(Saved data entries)
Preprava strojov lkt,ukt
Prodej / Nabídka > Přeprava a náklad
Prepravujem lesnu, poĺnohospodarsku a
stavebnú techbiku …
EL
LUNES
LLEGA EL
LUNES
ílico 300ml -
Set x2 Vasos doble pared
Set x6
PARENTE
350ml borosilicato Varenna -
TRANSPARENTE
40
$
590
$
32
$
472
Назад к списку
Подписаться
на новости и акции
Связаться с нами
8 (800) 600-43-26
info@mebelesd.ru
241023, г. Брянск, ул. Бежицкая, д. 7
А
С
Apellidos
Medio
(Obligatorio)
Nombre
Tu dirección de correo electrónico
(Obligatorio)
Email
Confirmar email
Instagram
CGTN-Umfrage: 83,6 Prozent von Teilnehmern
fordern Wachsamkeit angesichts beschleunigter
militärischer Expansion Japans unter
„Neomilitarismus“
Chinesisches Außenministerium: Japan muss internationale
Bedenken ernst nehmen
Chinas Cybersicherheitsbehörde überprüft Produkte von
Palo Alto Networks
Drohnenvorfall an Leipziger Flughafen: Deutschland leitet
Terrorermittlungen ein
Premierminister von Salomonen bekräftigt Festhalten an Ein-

*Work instructions*:
Copy the records exactly.

*Task output*:
Preprava strojov lkt,ukt
Prodej / Nabídka > Přeprava a náklad
Prepravujem lesnu, poĺnohospodarsku a
stavebnú techbiku …
EL
LUNES
LLEGA EL
LUNES
ílico 300ml -
Set x2 Vasos doble pared
Set x6
PARENTE
350ml borosilicato Varenna -
TRANSPARENTE
40
$
590
$
32
$
472
Назад к списку
Подписаться
на новости и акции
Связаться с нами
8 (800) 600-43-26
info@mebelesd.ru
241023, г. Брянск, ул. Бежицкая, д. 7
А
С
Apellidos
Medio
(Obligatorio)
Nombre
Tu dirección de correo electrónico
(Obligatorio)
Email
Confirmar email
Instagram
CGTN-Umfrage: 83,6 Prozent von Teilnehmern
fordern Wachsamkeit angesichts beschleunigter
militärischer Expansion Japans unter
„Neomilitarismus“
Chinesisches Außenministerium: Japan muss internationale
Bedenken ernst nehmen
Chinas Cybersicherheitsbehörde überprüft Produkte von
Palo Alto Networks
Drohnenvorfall an Leipziger Flughafen: Deutschland leitet
Terrorermittlungen ein
Premierminister von Salomonen bekräftigt Festhalten an Ein-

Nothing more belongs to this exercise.